### PAGE TEXT
• • • • • • •
The County Council passed the CPACER (Commercial Property Assessed Clean Energy and Resiliency) Program. The CPACER program allows owners of commercial buildings to borrow money for improving the buildings for energy efficiency, renewable energy, seismic retrofit, water conservation, and resiliency. The loans are secured by a lien on the property that is held by the county; the loan is part of the property, it transfers with the property, and is not a personal debt obligation of the owner. This is a way to get funding for projects that may take a long time to pay off, in an economy where owners may only be holding property for a few years. It applies to agricultural, commercial, and industrial properties and of multifamily residential properties with five or more dwelling units. 37 other states have similar programs. The program passed with an amendment (adopted unanimously) that the program cannot be used to purchase fossil fuel based equipment. The Executive has signed.
Updates to the Metro Strategic Plan, Metro Service Guidelines and Metro Connects (long term Metro plan) passed out of committee, with an amendment to develop a funding plan.
WSDOT released a draft 2022-2025 Statewide Transportation Improvement Program, and they are soliciting public feedback on it from now until Dec. 15.
The Mayor issued an Executive Order to reduce greenhouse gases. In addition to items already in the Mayor's proposed budget, the order calls for:
The Office of Sustainability and Environment to develop Carobon-based Building Performance Standards for existing commercial and multi-family buildings 20,000 square feet or larger in 2022. This standard is estimated to reduce building greenhouse gas emissions 27% by 2050.
Prohibit fossil-fuels in City-owned buildings by 2035.
Provide options to lower upfront and operating costs for affordable housing to address the climate crisis and improve resilience.
Expand free transit to all Seattle Public Schools middle school students (formerly available to low-income students only).
Expand Stay Healthy Streets. Identify potential new sites by the end of the year, for implementation next summer.
Take legislative and permitting action to incentivize electrification.
City Council is having a public hearing on Weds., Nov 10 @ 5:30pm– Seattle 2022 Budget. Sign up to comment starting at 3:30pm or send email to City Council. The amendments in play include:
$13M for transitioning low-income homes off oil heat (OH-008-A-001)
• • • • • • •
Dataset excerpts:
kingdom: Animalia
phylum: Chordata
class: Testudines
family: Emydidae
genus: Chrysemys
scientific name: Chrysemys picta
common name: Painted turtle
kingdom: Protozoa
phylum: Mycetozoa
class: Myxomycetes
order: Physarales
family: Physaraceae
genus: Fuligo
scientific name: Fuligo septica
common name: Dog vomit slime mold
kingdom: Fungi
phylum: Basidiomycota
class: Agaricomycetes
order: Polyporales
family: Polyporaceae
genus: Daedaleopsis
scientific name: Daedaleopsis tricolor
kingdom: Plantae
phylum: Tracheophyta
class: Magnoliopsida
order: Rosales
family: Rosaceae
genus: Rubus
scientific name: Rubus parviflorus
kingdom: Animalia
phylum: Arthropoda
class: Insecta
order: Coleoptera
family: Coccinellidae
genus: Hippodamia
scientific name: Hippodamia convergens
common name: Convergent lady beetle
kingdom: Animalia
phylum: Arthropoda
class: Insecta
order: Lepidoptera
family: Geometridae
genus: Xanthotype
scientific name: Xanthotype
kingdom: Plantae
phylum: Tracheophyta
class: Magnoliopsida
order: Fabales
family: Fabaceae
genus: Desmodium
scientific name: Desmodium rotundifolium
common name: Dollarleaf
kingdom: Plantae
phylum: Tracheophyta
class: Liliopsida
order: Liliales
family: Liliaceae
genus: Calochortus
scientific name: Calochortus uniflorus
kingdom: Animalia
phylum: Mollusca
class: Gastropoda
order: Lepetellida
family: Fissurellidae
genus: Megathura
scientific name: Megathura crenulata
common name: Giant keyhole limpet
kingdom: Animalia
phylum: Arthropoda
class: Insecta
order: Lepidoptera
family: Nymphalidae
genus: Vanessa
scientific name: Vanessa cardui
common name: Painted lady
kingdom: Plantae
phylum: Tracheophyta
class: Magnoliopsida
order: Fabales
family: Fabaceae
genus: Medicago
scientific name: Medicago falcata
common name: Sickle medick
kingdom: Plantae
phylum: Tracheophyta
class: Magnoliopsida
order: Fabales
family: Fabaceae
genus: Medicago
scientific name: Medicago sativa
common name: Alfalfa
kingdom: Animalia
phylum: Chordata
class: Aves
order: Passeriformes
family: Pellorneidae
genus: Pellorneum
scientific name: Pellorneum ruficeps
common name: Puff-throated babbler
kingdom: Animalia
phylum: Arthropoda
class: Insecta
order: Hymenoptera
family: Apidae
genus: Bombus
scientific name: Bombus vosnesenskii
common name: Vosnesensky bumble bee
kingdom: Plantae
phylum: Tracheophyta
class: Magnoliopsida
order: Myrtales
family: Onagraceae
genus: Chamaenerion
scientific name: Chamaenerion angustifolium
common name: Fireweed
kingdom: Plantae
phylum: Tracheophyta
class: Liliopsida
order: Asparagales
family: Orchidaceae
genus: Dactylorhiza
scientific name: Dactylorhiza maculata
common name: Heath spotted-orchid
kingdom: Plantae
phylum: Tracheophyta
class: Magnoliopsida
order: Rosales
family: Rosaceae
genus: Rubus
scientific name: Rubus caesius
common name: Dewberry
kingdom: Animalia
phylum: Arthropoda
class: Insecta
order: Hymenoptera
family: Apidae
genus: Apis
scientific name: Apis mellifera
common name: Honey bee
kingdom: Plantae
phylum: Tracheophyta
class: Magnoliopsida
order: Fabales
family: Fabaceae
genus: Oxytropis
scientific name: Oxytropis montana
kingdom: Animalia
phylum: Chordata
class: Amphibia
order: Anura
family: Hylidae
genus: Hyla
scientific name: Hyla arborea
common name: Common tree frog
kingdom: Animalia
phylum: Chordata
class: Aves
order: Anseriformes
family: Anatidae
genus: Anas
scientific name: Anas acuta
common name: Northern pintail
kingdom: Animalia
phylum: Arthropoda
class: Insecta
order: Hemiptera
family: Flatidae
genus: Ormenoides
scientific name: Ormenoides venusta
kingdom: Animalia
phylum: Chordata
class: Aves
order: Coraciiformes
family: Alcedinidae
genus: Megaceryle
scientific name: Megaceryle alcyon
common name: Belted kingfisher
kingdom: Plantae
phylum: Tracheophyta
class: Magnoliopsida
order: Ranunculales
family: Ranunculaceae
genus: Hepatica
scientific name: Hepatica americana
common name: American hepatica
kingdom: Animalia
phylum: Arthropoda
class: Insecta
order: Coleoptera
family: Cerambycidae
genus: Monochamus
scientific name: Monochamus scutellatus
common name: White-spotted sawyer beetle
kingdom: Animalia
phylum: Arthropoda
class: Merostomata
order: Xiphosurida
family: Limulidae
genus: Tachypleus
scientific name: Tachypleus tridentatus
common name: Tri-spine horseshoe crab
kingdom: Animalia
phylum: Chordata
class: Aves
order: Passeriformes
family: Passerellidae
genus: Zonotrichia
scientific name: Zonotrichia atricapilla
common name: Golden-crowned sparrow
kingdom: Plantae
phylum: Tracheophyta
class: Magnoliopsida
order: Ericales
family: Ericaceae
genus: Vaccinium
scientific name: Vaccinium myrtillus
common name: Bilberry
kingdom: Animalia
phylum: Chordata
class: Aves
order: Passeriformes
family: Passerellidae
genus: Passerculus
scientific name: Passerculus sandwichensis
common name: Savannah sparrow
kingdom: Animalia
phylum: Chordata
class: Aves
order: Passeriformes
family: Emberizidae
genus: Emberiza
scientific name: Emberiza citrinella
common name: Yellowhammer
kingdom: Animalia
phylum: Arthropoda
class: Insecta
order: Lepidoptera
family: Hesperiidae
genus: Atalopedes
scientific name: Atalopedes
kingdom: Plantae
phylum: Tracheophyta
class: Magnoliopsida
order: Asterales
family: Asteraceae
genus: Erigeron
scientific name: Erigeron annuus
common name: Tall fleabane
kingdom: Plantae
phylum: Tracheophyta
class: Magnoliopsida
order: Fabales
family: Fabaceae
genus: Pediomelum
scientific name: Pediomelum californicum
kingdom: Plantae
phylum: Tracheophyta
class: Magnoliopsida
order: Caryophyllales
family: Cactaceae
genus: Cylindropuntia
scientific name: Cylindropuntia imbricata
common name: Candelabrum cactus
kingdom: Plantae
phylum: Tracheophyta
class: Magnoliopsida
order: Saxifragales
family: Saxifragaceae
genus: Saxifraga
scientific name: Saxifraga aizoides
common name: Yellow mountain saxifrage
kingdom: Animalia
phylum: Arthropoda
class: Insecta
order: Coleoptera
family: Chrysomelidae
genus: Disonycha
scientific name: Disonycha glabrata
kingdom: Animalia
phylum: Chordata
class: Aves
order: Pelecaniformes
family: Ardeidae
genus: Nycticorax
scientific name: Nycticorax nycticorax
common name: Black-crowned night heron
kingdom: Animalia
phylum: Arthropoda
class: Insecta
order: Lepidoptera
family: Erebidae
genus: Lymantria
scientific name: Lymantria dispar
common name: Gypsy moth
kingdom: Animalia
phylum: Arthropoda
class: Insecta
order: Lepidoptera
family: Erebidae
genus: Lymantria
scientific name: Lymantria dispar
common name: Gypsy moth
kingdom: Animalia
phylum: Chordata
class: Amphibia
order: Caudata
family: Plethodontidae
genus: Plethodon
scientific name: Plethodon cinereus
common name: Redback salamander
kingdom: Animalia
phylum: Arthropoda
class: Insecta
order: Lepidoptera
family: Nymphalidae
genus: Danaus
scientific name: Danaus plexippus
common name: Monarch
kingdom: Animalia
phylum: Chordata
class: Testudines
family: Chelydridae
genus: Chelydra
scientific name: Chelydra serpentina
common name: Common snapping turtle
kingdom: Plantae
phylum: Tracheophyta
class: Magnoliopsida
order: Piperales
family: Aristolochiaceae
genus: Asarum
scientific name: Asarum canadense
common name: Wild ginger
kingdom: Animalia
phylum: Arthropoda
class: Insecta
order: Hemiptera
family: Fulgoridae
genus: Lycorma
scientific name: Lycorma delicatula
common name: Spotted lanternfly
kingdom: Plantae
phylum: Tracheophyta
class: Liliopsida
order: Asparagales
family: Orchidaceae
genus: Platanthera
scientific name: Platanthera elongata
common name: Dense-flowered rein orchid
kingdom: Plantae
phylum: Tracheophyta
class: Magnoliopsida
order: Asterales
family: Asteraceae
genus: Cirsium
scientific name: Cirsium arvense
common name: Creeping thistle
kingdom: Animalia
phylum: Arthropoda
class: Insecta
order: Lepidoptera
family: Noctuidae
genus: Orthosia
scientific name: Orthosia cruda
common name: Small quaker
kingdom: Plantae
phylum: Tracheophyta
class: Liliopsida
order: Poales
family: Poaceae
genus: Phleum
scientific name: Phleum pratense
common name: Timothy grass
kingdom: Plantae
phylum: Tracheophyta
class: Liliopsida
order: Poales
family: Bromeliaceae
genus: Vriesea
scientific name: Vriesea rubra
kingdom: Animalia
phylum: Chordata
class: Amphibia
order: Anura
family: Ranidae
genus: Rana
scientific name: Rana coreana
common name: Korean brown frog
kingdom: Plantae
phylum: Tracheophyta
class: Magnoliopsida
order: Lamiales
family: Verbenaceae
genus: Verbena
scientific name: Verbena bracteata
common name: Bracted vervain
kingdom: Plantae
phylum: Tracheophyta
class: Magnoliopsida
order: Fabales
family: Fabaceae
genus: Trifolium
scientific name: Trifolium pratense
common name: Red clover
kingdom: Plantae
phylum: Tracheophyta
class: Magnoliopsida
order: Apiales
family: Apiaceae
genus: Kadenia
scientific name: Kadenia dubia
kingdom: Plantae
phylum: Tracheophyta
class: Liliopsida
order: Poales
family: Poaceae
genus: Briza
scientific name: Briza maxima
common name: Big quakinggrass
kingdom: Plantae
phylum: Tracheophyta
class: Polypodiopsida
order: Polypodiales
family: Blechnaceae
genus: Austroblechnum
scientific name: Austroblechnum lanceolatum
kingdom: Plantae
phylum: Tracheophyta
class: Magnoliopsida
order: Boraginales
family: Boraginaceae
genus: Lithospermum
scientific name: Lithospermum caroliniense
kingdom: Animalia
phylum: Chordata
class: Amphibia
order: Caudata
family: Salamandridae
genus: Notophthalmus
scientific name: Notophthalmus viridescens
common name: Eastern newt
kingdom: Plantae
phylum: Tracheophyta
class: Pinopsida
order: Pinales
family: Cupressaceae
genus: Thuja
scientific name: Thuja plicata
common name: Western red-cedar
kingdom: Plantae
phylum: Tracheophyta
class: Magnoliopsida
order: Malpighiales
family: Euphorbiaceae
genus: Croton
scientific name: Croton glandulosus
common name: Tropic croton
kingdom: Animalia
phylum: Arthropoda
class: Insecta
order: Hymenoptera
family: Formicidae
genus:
• • • • • • •
### YOUR GOAL
In the civic update, what amendment was adopted unanimously when the CPACER program passed?

### FINAL ANSWER
The program cannot be used to purchase fossil fuel based equipment.